To solve this question, we will use the principle of inclusion and exclusion. Let's break down the problem step by step.
We are given the following information:
Total students: 100
10 students had all three drinks (milk, coffee, and tea).
20 students had milk and coffee.
30 students had coffee and tea.
25 students had milk and tea.
12 students had only milk.
5 students had only coffee.
8 students had only tea.
We are asked to find the number of students who did not take any of the three drinks.
Let’s define:
M = number of students who drink milk.
C = number of students who drink coffee.
T = number of students who drink tea.
Using the given data:
|M ∩ C ∩ T| = 10 (students who had all three drinks)
|M ∩ C| = 20 (students who had milk and coffee)
|C ∩ T| = 30 (students who had coffee and tea)
|M ∩ T| = 25 (students who had milk and tea)
|M only| = 12 (students who had only milk)
|C only| = 5 (students who had only coffee)
|T only| = 8 (students who had only tea)
Step 1: Apply the principle of inclusion and exclusion
The formula for the number of students who had at least one of the drinks is:
|M ∪ C ∪ T| = |M| + |C| + |T| - |M ∩ C| - |C ∩ T| - |M ∩ T| + |M ∩ C ∩ T|
Where:
|M| is the total number of students who drink milk.
|C| is the total number of students who drink coffee.
|T| is the total number of students who drink tea.
|M ∩ C| is the number of students who drink both milk and coffee.
|C ∩ T| is the number of students who drink both coffee and tea.
|M ∩ T| is the number of students who drink both milk and tea.
|M ∩ C ∩ T| is the number of students who drink all three drinks.
Step 2: Find the number of students who had milk, coffee, or tea
First, let’s calculate the number of students in each of the different categories:
Students who had both milk and coffee but not tea = |M ∩ C| - |M ∩ C ∩ T| = 20 - 10 = 10
Students who had both coffee and tea but not milk = |C ∩ T| - |M ∩ C ∩ T| = 30 - 10 = 20
Students who had both milk and tea but not coffee = |M ∩ T| - |M ∩ C ∩ T| = 25 - 10 = 15
Now, let’s find the total number of students who drank at least one of the drinks:
|M ∪ C ∪ T| = (12 students who had only milk) + (5 students who had only coffee) + (8 students who had only tea) + (10 students who had milk and coffee but not tea) + (20 students who had coffee and tea but not milk) + (15 students who had milk and tea but not coffee) + (10 students who had all three drinks)

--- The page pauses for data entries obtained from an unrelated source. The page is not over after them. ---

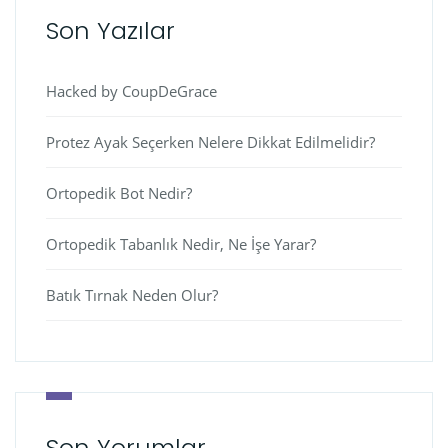
Son Yazılar
Hacked by CoupDeGrace
Protez Ayak Seçerken Nelere Dikkat Edilmelidir?
Ortopedik Bot Nedir?
Ortopedik Tabanlık Nedir, Ne İşe Yarar?
Batık Tırnak Neden Olur?
Son Yorumlar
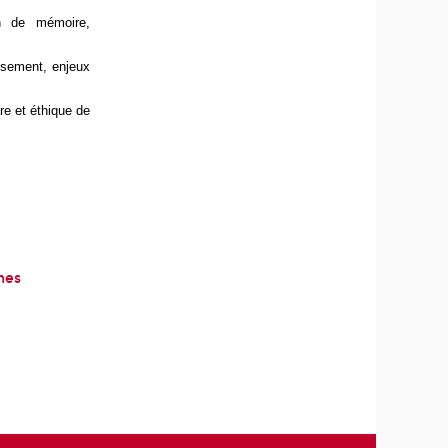
on de mémoire,
lissement, enjeux
re et éthique de
nes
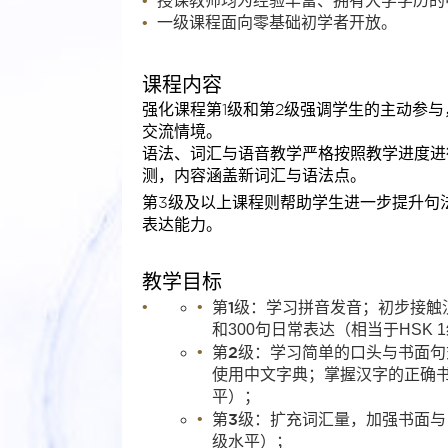
授课教师均为经验丰富、拥有大学学历的
一级课程面向零基础初学者开放。
课程内容
强化课程第1级和第2级强调学生的主动参
交流情境。
语法、词汇与语音教学严格按照教学进度进
测，内容涵盖新词汇与语法点。
第3级及以上课程则帮助学生进一步提升句
表达能力。
教学目标
第1级
：学习拼音发音；初步接触汉
和300句日常表达（相当于HSK 
第2级
：学习简单的口头与书面句
使用中文字典；掌握汉字的正确书
平）；
第3级
：扩充词汇量，加强书面与口
级水平）；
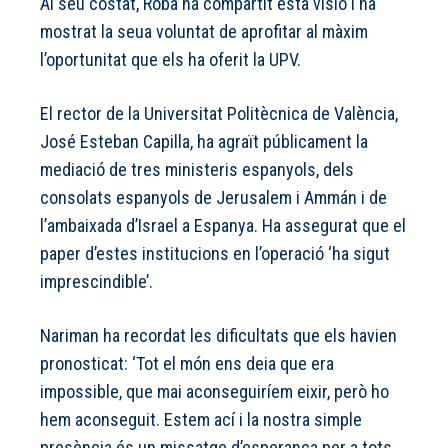
Al seu costat, Roba ha compartit esta visió i ha
mostrat la seua voluntat de aprofitar al màxim
l’oportunitat que els ha oferit la UPV.
El rector de la Universitat Politècnica de València,
José Esteban Capilla, ha agraït públicament la
mediació de tres ministeris espanyols, dels
consolats espanyols de Jerusalem i Ammán i de
l’ambaixada d’Israel a Espanya. Ha assegurat que el
paper d’estes institucions en l’operació ‘ha sigut
imprescindible’.
Nariman ha recordat les dificultats que els havien
pronosticat: ‘Tot el món ens deia que era
impossible, que mai aconseguiríem eixir, però ho
hem aconseguit. Estem ací i la nostra simple
presència és un missatge d’esperança per a tots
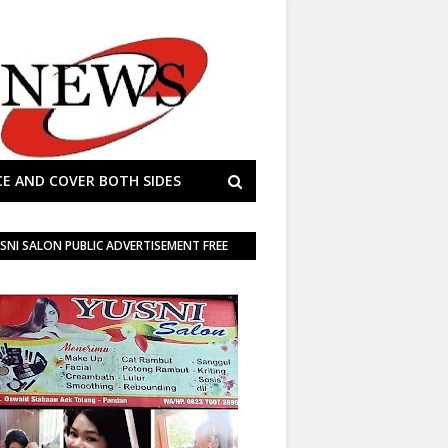
E AND COVER BOTH SIDES
SNI SALON PUBLIC ADVERTISEMENT FREE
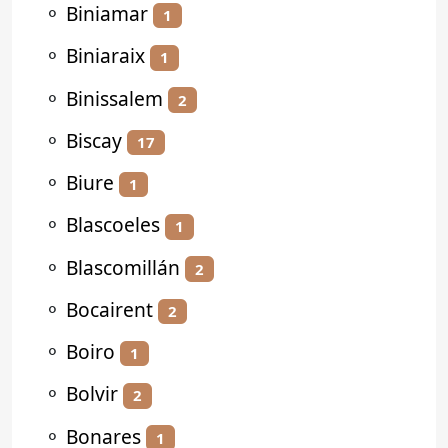
⚬
Biniamar
1
⚬
Biniaraix
1
⚬
Binissalem
2
⚬
Biscay
17
⚬
Biure
1
⚬
Blascoeles
1
⚬
Blascomillán
2
⚬
Bocairent
2
⚬
Boiro
1
⚬
Bolvir
2
⚬
Bonares
1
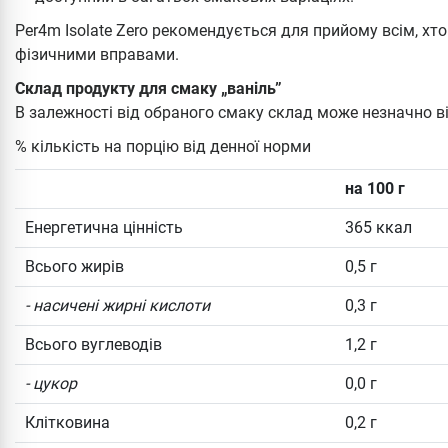
Per4m Isolate Zero рекомендується для прийому всім, хт
фізичними вправами.
Склад продукту для смаку „ваніль”
В залежності від обраного смаку склад може незначно в
% кількість на порцію від денної норми
на 100 г
Енергетична цінність
365 ккал
Всього жирів
0,5 г
- насичені жирні кислоти
0,3 г
Всього вуглеводів
1,2 г
- цукор
0,0 г
Клітковина
0,2 г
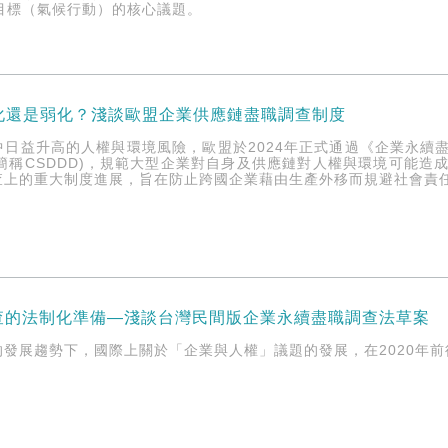
目標（氣候行動）的核心議題。
 是簡化還是弱化？淺談歐盟企業供應鏈盡職調查制度
升高的人權與環境風險，歐盟於2024年正式通過《企業永續盡職調查指令》(Corp
，本文下簡稱CSDDD)，規範大型企業對自身及供應鏈對人權與環境可
查上的重大制度進展，旨在防止跨國企業藉由生產外移而規避社會責
查的法制化準備—淺談台灣民間版企業永續盡職調查法草案
的發展趨勢下，國際上關於「企業與人權」議題的發展，在2020年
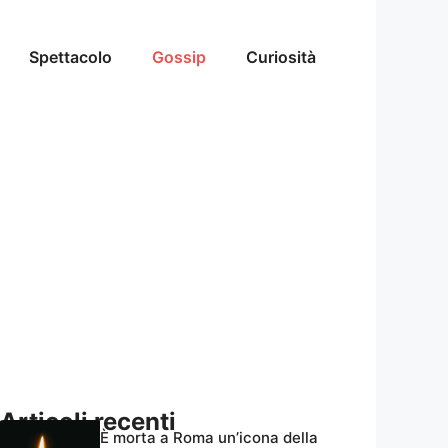
Spettacolo
Gossip
Curiosità
Articoli recenti
È morta a Roma un’icona della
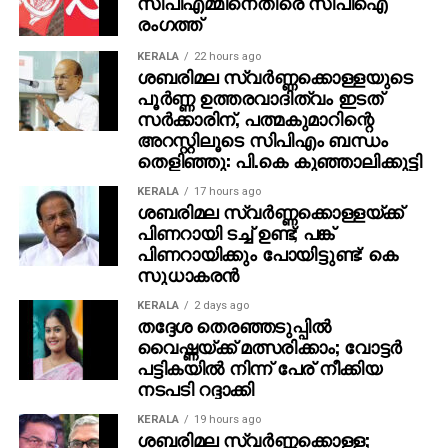
സിപിഎമ്മിനെതിരെ സിപിഐ
വിവരങ്ങളോ പേയ്‌മെന്റെ് ആവശ്യങ്ങളോ
രംഗത്ത്
ഉന്നയിക്കില്ലെന്നും ഉപയോക്താക്കള്‍ ഓണ്‍ലൈനില്‍
കൂടുതല്‍ ജാഗ്രത പാലിക്കണമെന്നും ഗൂഗിള്‍
KERALA
22 hours ago
ശബരിമല സ്വര്‍ണ്ണക്കൊള്ളയുടെ
വ്യക്തമാക്കി.
പൂര്‍ണ്ണ ഉത്തരവാദിത്വം ഇടത്
സര്‍ക്കാരിന്, പത്മകുമാറിന്റെ
അറസ്റ്റിലൂടെ സിപിഎം ബന്ധം
തെളിഞ്ഞു: പി.കെ കുഞ്ഞാലിക്കുട്ടി
KERALA
17 hours ago
ശബരിമല സ്വര്‍ണ്ണക്കൊള്ളയ്ക്ക്
പിണറായി ടച്ച് ഉണ്ട്; പങ്ക്
പിണറായിക്കും പോയിട്ടുണ്ട്: കെ
സുധാകരന്‍
KERALA
2 days ago
തദ്ദേശ തെരഞ്ഞടുപ്പില്‍
വൈഷ്ണയ്ക്ക് മത്സരിക്കാം; വോട്ടര്‍
പട്ടികയില്‍ നിന്ന് പേര് നീക്കിയ
നടപടി റദ്ദാക്കി
KERALA
19 hours ago
ശബരിമല സ്വര്‍ണ്ണക്കൊള്ള;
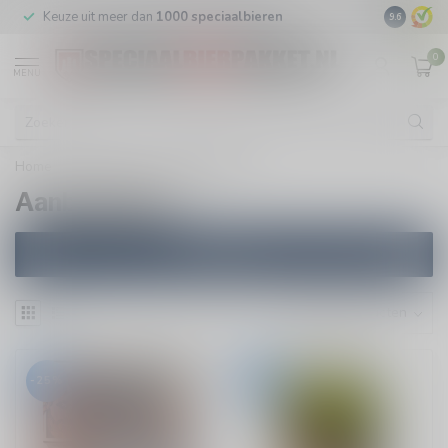
Keuze uit meer dan
1000 speciaalbieren
GRATIS
v
9.6
0
MENU
Home
/
Collectie
/
Aanbiedingen
Aanbiedingen
Filters
-25%
-24%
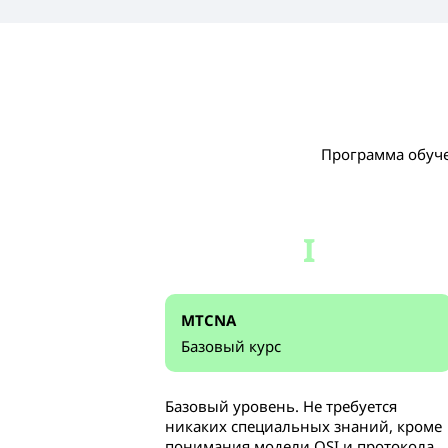
Программа обуче
I
MTCNA
Базовый курс
Базовый уровень. Не требуется
никаких специальных знаний, кроме
понимания модели OSI и протокола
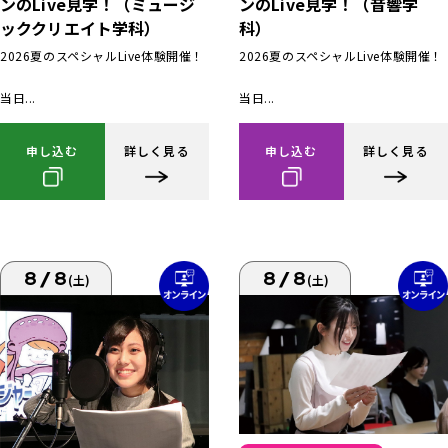
ンのLive見学！（ミュージ
ンのLive見学！（音響学
ッククリエイト学科）
科）
2026夏のスペシャルLive体験開催！
2026夏のスペシャルLive体験開催！
当日...
当日...
申し込む
詳しく見る
申し込む
詳しく見る
8/8
8/8
(土)
(土)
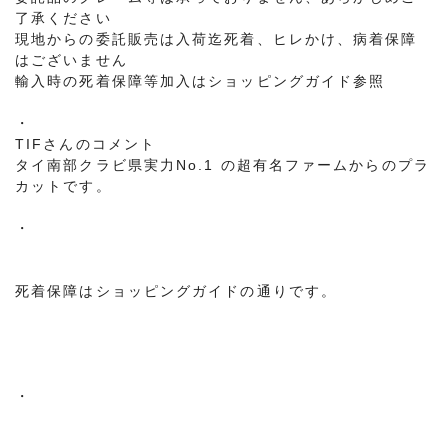
了承ください
現地からの委託販売は入荷迄死着、ヒレかけ、病着保障
はございません
輸入時の死着保障等加入はショッピングガイド参照
・
TIFさんのコメント
タイ南部クラビ県実力No.1 の超有名ファームからのプラ
カットです。
・
死着保障はショッピングガイドの通りです。
・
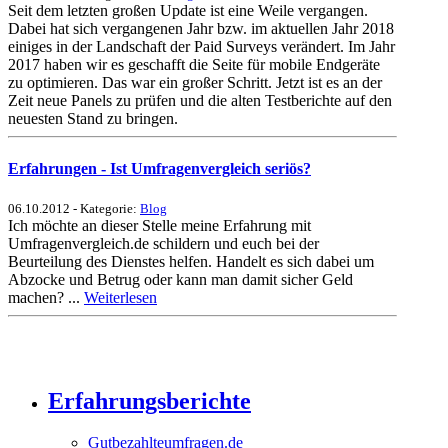
Seit dem letzten großen Update ist eine Weile vergangen.
Dabei hat sich vergangenen Jahr bzw. im aktuellen Jahr 2018
einiges in der Landschaft der Paid Surveys verändert. Im Jahr
2017 haben wir es geschafft die Seite für mobile Endgeräte
zu optimieren. Das war ein großer Schritt. Jetzt ist es an der
Zeit neue Panels zu prüfen und die alten Testberichte auf den
neuesten Stand zu bringen.
Erfahrungen - Ist Umfragenvergleich seriös?
06.10.2012 - Kategorie:
Blog
Ich möchte an dieser Stelle meine Erfahrung mit
Umfragenvergleich.de schildern und euch bei der
Beurteilung des Dienstes helfen. Handelt es sich dabei um
Abzocke und Betrug oder kann man damit sicher Geld
machen? ...
Weiterlesen
Erfahrungsberichte
Gutbezahlteumfragen.de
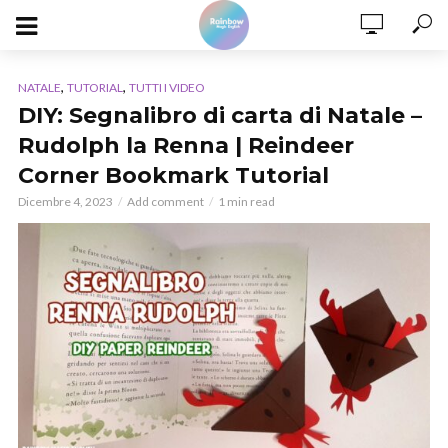
,
,
NATALE
TUTORIAL
TUTTI I VIDEO
DIY: Segnalibro di carta di Natale –
Rudolph la Renna | Reindeer
Corner Bookmark Tutorial
Dicembre 4, 2023
Add comment
1 min read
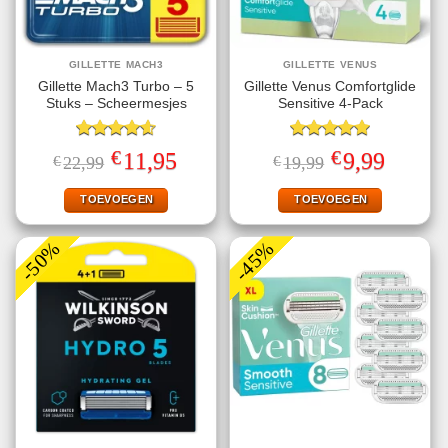
GILLETTE MACH3
GILLETTE VENUS
Gillette Mach3 Turbo – 5
Gillette Venus Comfortglide
Stuks – Scheermesjes
Sensitive 4-Pack
Gewaardeerd
Gewaardeerd
€
€
Oorspronkelijke
Huidige
Oorspronkelijke
Huidige
11,95
9,99
€
22,99
€
19,99
4.60
uit 5
5.00
uit 5
prijs
prijs
prijs
prijs
was:
is:
was:
is:
€22,99.
€11,95.
€19,99.
€9,99.
TOEVOEGEN
TOEVOEGEN
-50%
-45%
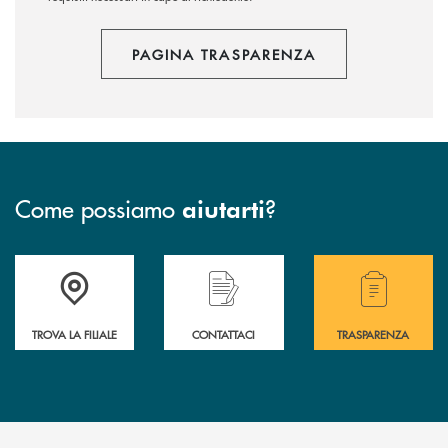
PAGINA TRASPARENZA
Come possiamo
?
aiutarti
Accedi all' elenco completo delle filiali .
Hai bisogno di assistenza immediata? Contatta
Hai bisogno di alcuni
TROVA LA FILIALE
CONTATTACI
TRASPARENZA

|M ∪ C ∪ T| = 12 + 5 + 8 + 10 + 20 + 15 + 10 = 80
Step 3: Calculate the number of students who did not take any drinks
Since there are 100 students in total and 80 students took at least one of the drinks, the number of students who did not take any of the three drinks is:
100 - 80 = 20
Final Answer:
The number of students who did not take any of the three drinks is 20.